Thüringische Landeszeitung (Eisenach)
Belcanto unterm Regenschirm
Statt Trübsal blasen gute Laune: Solisten, Musiker und Publikum auf Abstand vereint bei Opern- und Operettengala
Gera. Äcker und Wälder gieren nach Regen, aus ihrem Haus vertriebene Künstler dagegen könnten gut auf ihn verzichten, wenn sie nach drei Monaten Corona-Zwangspause wenigstens im Freien wieder Singen und Musizieren dürfen. Regen vereitelte schon am Vortag die Premiere der liebevoll von Musiktheater und Philharmonischem Orchester Altenburg Gera geschmiedeten Opern- und Operettengala in Altenburg, doch Freitag in Gera sollte es klappen!
Aber, auch hier verheißt der Blick in den Himmel Trübes, ebenfalls das von Kay Kuntze online befragte Wetterorakel. So dämpft er gleich zur Begrüßung alle Hoffnungen: 20.15 Uhr könnte Regen auf die zwischen Großem Haus und Bühne am Park errichtete Spielstätte fallen und der ausverkauften Gala den Garaus bereiten.
Falls man künftig eine präzise Wettervorhersage benötigt, frage man den Generalintendanten!
Um Viertel neun Uhr muss das Publikum die Schirme zücken, noch schreiten die Sänger gelassen durch Pfützen, vom Zeltdach plätschert und pladdert das Nass und bedroht bald Instrumente und Elektrik. Auf den letzten Programmhöhepunkt, die famose Miriam Zubieta und ihre temperamentvolle Arie der Olympia, muss man schließlich verzichten.
Mit „Hoffmanns Erzählung“wäre zum Schluss an eine der glanzvollen vergangenen Inszenierungen erinnert worden. „Der Vetter aus Dingsda“war jüngst da und blieb dann Pandemie bedingt weg, „Eugen Onegin“erwischte das Spielverbot kurz nach und den „Wildschütz“kurz vor der Premiere – sie alle aber erhalten in der kommenden Spielzeit eine neue Chance.

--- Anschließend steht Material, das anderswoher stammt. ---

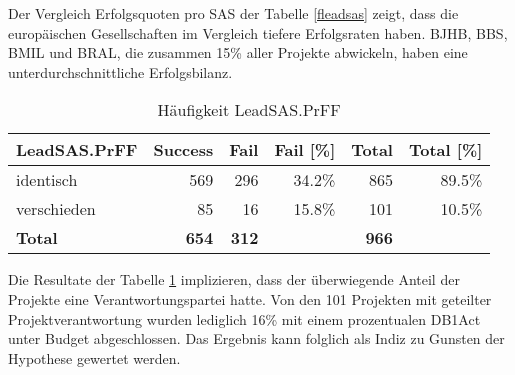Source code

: Der Vergleich Erfolgsquoten pro SAS der Tabelle \ref{fleadsas} zeigt, dass die europäischen Gesellschaften im Vergleich tiefere Erfolgsraten haben. BJHB, BBS, BMIL und BRAL, die zusammen 15\% aller Projekte abwickeln, haben eine unterdurchschnittliche Erfolgsbilanz.
\begin{table}[H]
	\centering
	\caption{Häufigkeit LeadSAS.PrFF}
	\begin{tabular}{lrrrrr}
		\textbf{LeadSAS.PrFF} & \multicolumn{1}{l}{\textbf{Success}} & \multicolumn{1}{l}{\textbf{Fail}} & \multicolumn{1}{l}{\textbf{Fail [\%]}} & \multicolumn{1}{l}{\textbf{Total}} & \multicolumn{1}{l}{\textbf{Total [\%]}}
		\\\hline
		identisch    & 569   & 296   & 34.2\% & 865 & 89.5\% \\
		verschieden   & 85    & 16    & 15.8\% & 101 & 10.5\% \\\hline
		\textbf{Total} & \textbf{654} & \textbf{312} &       & \textbf{966} \\
	\end{tabular}%
	\label{fleadsasprff}%
\end{table}%
Die Resultate der Tabelle \ref{fleadsasprff} implizieren, dass der überwiegende Anteil der Projekte eine Verantwortungspartei hatte. Von den 101 Projekten mit geteilter Projektverantwortung wurden lediglich 16\% mit einem prozentualen DB1Act unter Budget abgeschlossen. Das Ergebnis kann folglich als Indiz zu Gunsten der Hypothese gewertet werden.
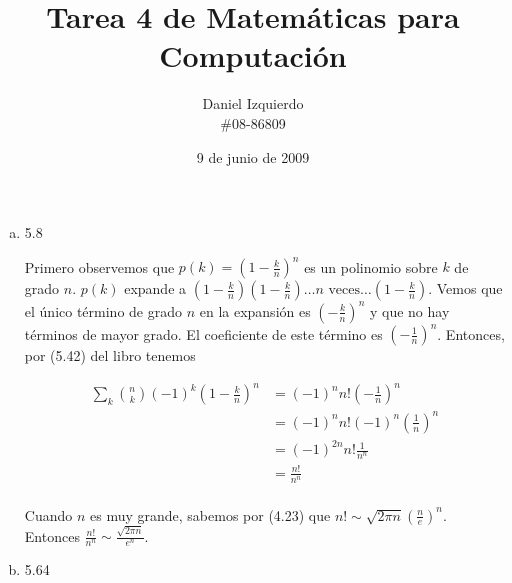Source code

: \documentclass{article}
\begin{document}

\title{Tarea 4 de Matemáticas para Computación}
\author{Daniel Izquierdo \\ \#08-86809}
\date{9 de junio de 2009}

\maketitle

\section{}

\begin{enumerate}[a.]

 \item 5.8

Primero observemos que $p(k) = (1-\frac{k}{n})^n$ es un polinomio sobre $k$ de
grado $n$. $p(k)$ expande a
$(1-\frac{k}{n})(1-\frac{k}{n})\ldots n \text{ veces} \ldots(1-\frac{k}{n})$.
Vemos que el único término de grado $n$ en la expansión es $(-\frac{k}{n})^n$
y que no hay términos de mayor grado. El coeficiente de este término es
$(-\frac{1}{n})^n$. Entonces, por (5.42) del libro tenemos

\begin{align*}
\sum_k \binom{n}{k} (-1)^k (1-\frac{k}{n})^n & = (-1)^n n! (-\frac{1}{n})^n\\
                                             & = (-1)^n n! (-1)^n (\frac{1}{n})^n\\
                                             & = (-1)^{2n} n! \frac{1}{n^n}\\
                                             & = \frac{n!}{n^n}\\
\end{align*}

Cuando $n$ es muy grande, sabemos por (4.23) que $n! \sim \sqrt{2\pi n}(\frac{n}{e})^n$.
Entonces $\frac{n!}{n^n} \sim \frac{\sqrt{2\pi n}}{e^n}$.

 \newpage
 \item 5.64


\end{enumerate}
\end{document}
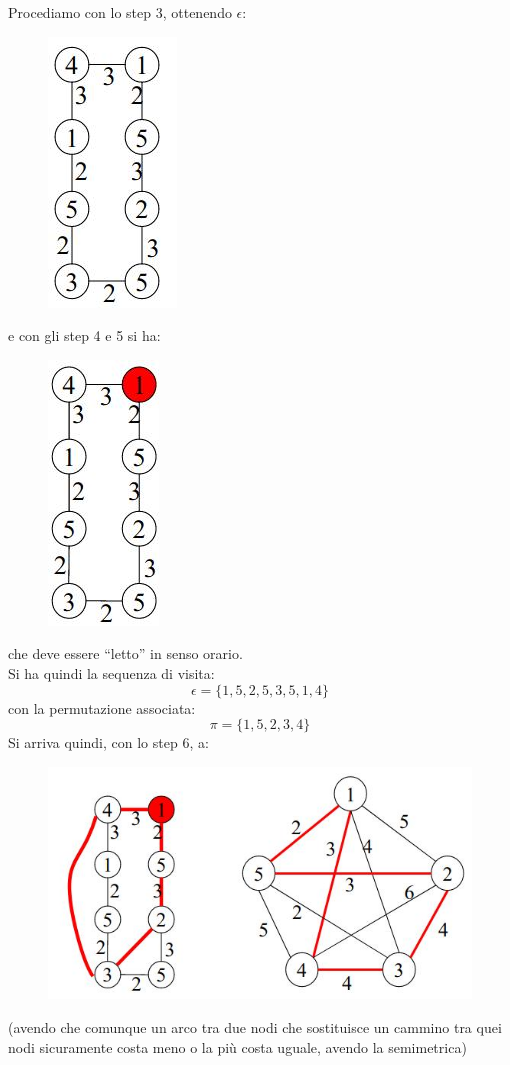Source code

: \begin{esempio}
\begin{figure}[H]
  \end{figure}
  Procediamo con lo step 3, ottenendo $\epsilon$:
  \begin{figure}[H]
    \centering
    \includegraphics[scale = 0.4]{img/ch4.jpg}
  \end{figure}
  e con gli step 4 e 5 si ha:
  \begin{figure}[H]
    \centering
    \includegraphics[scale = 0.4]{img/ch5.jpg}
  \end{figure}
  che deve essere ``letto'' in senso orario.\\
  Si ha quindi la sequenza di visita:
  \[\epsilon=\{1,5,2,5,3,5,1,4\}\]
  con la permutazione associata:
  \[\pi=\{1,5,2,3,4\}\]
  Si arriva quindi, con lo step 6, a:
  \begin{figure}[H]
    \centering
    \includegraphics[scale = 0.4]{img/ch6.jpg}
  \end{figure}
  (avendo che comunque un arco tra due nodi che sostituisce un cammino tra quei
  nodi sicuramente costa meno o la più costa uguale, avendo la semimetrica)
\end{esempio}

Mit einigen der schönsten Arien rühren Johannes Beck und Ulrich Burdack stimmgewaltig die Werbetrommel. Zuvor feiert Anne Preuß anrührend innig den überwältigenden Schmerz, eine „Verkaufte Braut“zu sein.
Im Home-Office haben Miriam Zubieta und Alejandro Lárraga
Schleske schon mal Höhepunkte aus Rossinis „Barbier von Sevilla“trainiert: Bravo Rosina! Bravo Figaro!
Kein bunter Abend kommt ohne Maitre de Plaisir aus. Es gibt hierzulande für die Leitung einer Opernund Operettengala keinen besseren als Kapellmeister Thomas Wicklein, seit Jahr und Tag ein Garant für elegante, intelligente Unterhaltung. Zu Abstandsgebot und anderen Zumutungen zieht er zum Vergnügen aller Sprüche aus einem alten Zauberbuch zurate. Merke: Unterschätze nie Wicklein und die Pandemie!